Copy out word for word the lines in the records below, starting with the line that contains "Лапы слева и сп" and ending with the line that contains "двадцати шагах.". Include both of those lines.

»»

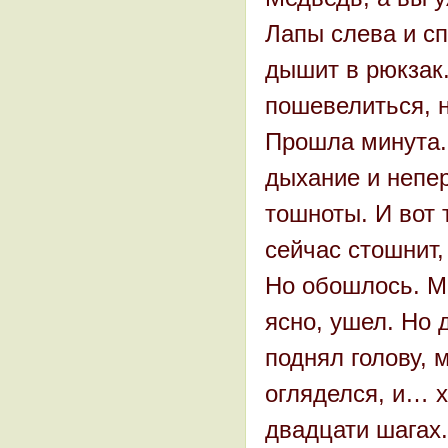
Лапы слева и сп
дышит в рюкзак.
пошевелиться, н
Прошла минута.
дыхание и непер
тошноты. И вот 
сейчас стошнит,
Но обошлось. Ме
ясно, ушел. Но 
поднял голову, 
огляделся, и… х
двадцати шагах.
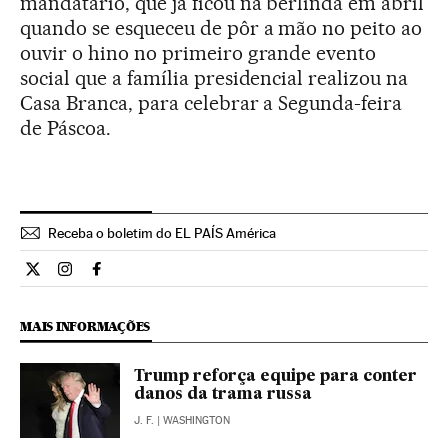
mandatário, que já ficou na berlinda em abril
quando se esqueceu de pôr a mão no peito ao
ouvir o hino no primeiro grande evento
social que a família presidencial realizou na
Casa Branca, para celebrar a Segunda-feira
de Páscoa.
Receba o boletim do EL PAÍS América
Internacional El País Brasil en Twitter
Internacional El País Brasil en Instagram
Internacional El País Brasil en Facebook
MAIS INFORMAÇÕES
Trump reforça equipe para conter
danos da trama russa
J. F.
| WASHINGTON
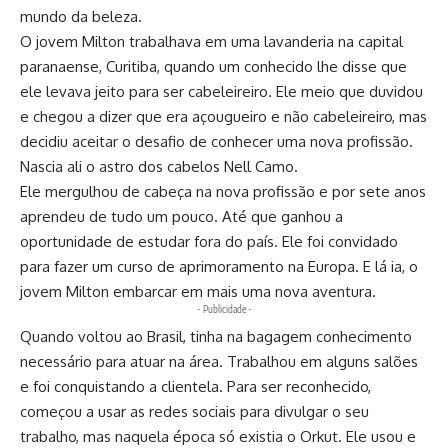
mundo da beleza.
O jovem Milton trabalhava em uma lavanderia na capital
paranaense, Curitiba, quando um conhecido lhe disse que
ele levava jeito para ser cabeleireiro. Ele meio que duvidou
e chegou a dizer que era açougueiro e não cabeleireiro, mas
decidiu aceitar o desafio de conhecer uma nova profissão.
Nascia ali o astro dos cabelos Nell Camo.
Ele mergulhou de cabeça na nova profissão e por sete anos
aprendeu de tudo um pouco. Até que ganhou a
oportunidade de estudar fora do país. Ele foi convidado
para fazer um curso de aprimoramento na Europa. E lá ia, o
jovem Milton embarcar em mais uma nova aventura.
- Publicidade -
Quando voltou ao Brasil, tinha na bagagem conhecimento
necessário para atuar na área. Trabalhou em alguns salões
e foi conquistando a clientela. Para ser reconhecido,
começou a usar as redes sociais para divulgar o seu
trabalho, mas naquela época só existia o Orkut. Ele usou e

««
»»

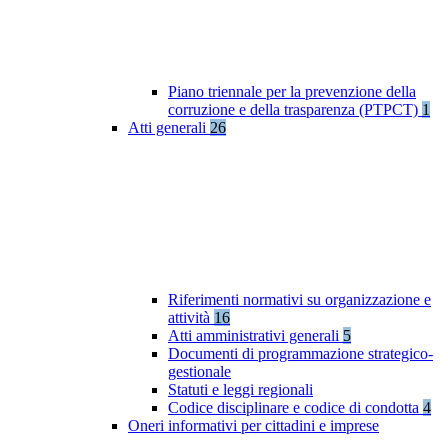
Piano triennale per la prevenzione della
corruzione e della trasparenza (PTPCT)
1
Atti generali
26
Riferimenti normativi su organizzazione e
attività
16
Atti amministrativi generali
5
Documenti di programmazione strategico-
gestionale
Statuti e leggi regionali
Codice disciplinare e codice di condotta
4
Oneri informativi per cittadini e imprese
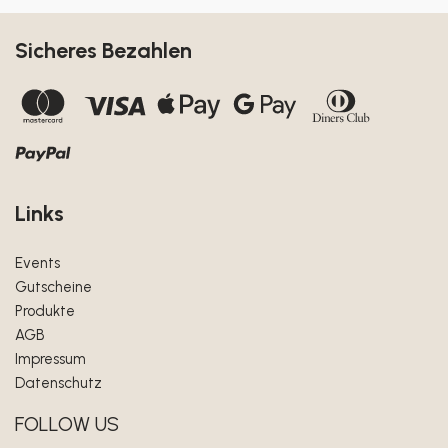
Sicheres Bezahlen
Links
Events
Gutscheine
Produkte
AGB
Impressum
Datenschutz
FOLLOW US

««

Output for this exercise:
Лапы слева и сп
дышит в рюкзак.
пошевелиться, н
Прошла минута.
дыхание и непер
тошноты. И вот 
сейчас стошнит,
Но обошлось. Ме
ясно, ушел. Но 
поднял голову, 
огляделся, и… х
двадцати шагах.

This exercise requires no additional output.